Task objective
Give only the number of lines in these records that include "African".

Provided entries
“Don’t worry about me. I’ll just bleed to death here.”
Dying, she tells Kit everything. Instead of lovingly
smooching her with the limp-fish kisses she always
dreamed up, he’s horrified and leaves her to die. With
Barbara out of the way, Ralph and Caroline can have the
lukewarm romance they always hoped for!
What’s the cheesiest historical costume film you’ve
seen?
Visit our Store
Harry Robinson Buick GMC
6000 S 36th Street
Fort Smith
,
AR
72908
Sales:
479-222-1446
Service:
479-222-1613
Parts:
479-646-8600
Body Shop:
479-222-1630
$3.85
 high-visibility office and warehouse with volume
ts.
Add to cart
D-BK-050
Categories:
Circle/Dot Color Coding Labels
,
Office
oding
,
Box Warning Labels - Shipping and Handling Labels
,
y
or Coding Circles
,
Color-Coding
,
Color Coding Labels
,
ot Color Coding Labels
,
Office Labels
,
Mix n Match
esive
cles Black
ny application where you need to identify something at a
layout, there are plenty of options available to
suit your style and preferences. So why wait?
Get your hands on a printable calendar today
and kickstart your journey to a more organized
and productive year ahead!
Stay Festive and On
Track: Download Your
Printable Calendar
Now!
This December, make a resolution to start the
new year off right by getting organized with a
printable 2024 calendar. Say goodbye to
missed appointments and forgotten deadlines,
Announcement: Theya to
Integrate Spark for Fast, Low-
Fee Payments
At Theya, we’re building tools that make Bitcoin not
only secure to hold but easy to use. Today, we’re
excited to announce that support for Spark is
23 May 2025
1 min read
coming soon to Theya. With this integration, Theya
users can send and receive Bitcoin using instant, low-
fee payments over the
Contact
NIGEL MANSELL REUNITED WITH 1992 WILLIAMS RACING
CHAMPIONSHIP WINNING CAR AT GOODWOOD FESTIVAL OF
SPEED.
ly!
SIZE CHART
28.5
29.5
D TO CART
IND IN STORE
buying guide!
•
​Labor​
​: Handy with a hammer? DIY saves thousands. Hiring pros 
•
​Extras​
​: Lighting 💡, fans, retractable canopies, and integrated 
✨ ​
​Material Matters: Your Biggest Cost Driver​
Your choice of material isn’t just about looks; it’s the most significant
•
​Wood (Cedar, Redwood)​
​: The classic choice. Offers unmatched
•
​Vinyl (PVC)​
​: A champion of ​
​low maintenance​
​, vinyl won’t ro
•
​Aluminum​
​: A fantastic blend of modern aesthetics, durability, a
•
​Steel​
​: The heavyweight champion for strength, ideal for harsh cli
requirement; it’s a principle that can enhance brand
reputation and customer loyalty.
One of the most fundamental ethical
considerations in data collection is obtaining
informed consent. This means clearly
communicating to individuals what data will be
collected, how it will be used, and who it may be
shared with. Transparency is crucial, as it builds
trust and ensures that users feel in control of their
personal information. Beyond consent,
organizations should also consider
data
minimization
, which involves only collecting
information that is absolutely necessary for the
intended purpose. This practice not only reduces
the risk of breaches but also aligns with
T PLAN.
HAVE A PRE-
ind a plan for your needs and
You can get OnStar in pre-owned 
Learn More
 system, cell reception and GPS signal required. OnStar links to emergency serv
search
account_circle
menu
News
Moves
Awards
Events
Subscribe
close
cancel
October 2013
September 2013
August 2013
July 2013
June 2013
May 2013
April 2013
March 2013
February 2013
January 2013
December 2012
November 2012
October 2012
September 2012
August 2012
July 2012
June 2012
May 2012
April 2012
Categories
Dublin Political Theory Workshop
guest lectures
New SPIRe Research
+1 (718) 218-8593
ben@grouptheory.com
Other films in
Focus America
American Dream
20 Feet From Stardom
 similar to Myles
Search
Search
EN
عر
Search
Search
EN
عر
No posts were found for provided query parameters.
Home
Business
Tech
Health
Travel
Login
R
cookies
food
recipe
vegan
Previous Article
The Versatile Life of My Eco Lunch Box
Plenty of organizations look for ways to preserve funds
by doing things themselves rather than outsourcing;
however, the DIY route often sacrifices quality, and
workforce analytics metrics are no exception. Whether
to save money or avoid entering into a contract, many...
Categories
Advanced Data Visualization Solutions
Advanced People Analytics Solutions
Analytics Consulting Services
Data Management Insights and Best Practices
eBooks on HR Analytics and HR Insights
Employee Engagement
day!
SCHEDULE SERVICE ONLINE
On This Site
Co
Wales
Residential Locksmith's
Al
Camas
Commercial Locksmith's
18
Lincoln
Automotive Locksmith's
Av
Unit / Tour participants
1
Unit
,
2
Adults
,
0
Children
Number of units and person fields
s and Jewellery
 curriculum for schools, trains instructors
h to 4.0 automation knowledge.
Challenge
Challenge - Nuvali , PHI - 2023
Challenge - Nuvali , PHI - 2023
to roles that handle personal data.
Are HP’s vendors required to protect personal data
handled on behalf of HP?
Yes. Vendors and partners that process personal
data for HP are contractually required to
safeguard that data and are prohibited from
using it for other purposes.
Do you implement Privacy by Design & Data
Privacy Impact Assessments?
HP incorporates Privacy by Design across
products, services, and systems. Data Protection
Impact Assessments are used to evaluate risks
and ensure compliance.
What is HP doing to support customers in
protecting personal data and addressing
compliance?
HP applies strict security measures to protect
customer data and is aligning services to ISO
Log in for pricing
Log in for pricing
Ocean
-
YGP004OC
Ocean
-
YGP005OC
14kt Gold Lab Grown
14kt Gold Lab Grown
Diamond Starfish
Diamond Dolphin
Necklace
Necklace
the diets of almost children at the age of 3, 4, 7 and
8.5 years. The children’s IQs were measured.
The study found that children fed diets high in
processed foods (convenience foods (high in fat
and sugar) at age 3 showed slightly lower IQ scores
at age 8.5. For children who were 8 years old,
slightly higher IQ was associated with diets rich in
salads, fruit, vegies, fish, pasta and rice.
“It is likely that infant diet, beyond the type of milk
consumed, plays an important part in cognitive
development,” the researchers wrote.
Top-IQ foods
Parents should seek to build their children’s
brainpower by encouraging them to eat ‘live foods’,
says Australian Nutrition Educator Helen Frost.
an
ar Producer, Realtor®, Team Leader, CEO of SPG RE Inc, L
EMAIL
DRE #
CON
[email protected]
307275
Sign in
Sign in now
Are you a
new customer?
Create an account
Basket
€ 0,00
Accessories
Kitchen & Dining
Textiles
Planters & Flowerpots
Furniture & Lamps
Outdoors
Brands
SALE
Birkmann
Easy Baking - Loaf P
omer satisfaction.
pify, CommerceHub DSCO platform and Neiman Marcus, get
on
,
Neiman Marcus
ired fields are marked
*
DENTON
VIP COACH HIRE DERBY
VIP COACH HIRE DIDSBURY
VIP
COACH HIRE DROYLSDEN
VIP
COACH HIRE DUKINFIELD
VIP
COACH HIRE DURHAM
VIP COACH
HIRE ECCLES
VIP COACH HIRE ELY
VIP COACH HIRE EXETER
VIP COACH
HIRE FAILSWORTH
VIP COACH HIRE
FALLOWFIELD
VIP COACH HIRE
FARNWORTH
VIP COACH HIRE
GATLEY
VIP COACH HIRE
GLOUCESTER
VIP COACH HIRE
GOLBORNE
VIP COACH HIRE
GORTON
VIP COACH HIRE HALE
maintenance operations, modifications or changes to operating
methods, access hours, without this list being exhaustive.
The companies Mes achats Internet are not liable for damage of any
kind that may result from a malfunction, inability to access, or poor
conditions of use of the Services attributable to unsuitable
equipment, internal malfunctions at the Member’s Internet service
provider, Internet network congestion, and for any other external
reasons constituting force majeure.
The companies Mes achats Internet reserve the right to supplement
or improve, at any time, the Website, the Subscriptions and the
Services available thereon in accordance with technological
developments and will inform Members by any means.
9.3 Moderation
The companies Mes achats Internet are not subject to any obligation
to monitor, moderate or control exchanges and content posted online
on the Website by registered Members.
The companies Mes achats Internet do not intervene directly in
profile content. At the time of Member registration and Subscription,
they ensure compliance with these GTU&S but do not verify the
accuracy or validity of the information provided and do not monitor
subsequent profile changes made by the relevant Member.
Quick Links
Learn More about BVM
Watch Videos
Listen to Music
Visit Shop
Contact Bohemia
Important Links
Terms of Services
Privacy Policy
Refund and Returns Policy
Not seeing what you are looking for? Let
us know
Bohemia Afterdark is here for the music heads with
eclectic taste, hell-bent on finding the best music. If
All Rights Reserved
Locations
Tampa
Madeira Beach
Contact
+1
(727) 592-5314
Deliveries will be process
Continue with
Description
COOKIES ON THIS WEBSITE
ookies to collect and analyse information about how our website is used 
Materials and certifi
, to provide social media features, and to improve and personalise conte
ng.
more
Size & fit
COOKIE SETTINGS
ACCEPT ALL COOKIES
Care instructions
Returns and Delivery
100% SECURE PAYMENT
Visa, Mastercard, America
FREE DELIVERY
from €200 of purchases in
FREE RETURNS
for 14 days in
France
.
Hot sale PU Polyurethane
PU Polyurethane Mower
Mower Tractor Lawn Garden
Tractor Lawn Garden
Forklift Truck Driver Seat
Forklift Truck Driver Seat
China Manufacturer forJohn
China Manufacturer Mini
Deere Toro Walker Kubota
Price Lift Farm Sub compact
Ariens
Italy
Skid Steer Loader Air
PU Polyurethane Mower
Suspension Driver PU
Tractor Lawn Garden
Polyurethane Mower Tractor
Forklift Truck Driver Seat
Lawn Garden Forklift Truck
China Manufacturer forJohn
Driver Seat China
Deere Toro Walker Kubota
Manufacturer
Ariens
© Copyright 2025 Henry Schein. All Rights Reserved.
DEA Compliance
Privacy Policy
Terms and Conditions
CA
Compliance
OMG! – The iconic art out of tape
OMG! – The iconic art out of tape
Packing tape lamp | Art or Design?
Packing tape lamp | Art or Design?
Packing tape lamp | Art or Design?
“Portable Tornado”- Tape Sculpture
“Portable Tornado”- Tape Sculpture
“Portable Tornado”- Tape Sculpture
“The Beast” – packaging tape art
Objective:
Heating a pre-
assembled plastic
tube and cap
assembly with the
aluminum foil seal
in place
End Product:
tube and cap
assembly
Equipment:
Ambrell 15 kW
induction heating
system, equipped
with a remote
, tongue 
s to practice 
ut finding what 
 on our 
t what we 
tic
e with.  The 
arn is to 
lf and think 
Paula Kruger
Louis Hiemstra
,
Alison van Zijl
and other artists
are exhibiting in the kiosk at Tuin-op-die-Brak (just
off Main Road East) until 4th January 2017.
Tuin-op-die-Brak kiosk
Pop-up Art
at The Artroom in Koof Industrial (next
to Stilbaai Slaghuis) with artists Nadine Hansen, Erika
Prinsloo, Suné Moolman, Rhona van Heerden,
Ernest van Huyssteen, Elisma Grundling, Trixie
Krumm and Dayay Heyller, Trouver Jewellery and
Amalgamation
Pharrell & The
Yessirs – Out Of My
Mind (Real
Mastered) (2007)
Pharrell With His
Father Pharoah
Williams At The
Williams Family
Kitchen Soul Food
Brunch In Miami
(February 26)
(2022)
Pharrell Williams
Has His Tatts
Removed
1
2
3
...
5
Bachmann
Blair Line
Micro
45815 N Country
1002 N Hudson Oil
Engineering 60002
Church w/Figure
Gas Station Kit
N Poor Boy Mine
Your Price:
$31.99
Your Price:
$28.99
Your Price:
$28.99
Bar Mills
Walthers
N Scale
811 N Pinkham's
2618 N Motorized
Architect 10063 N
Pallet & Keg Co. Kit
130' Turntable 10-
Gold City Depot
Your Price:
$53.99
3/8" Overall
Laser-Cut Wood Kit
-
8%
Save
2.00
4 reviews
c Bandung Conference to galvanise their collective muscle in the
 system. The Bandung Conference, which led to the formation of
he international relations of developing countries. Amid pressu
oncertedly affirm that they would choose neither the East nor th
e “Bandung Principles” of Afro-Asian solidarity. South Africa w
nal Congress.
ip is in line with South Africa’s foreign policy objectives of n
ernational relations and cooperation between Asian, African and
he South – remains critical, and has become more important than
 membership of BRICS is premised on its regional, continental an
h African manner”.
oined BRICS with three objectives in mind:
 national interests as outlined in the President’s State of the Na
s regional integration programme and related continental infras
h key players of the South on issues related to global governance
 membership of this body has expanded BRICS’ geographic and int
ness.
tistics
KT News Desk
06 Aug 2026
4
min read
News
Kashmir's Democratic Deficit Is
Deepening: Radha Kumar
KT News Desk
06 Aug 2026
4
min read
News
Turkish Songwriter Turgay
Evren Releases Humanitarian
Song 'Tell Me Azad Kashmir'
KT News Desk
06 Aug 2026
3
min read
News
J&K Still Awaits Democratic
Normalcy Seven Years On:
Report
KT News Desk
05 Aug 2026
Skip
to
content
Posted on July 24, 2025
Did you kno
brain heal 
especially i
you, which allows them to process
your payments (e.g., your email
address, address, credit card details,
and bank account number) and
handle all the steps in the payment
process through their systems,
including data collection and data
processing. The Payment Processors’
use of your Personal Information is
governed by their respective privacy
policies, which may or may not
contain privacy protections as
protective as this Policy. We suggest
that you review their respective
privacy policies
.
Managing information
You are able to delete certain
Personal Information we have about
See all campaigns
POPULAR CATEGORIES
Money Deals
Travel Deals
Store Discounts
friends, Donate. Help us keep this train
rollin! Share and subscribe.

Reply to the exercise
2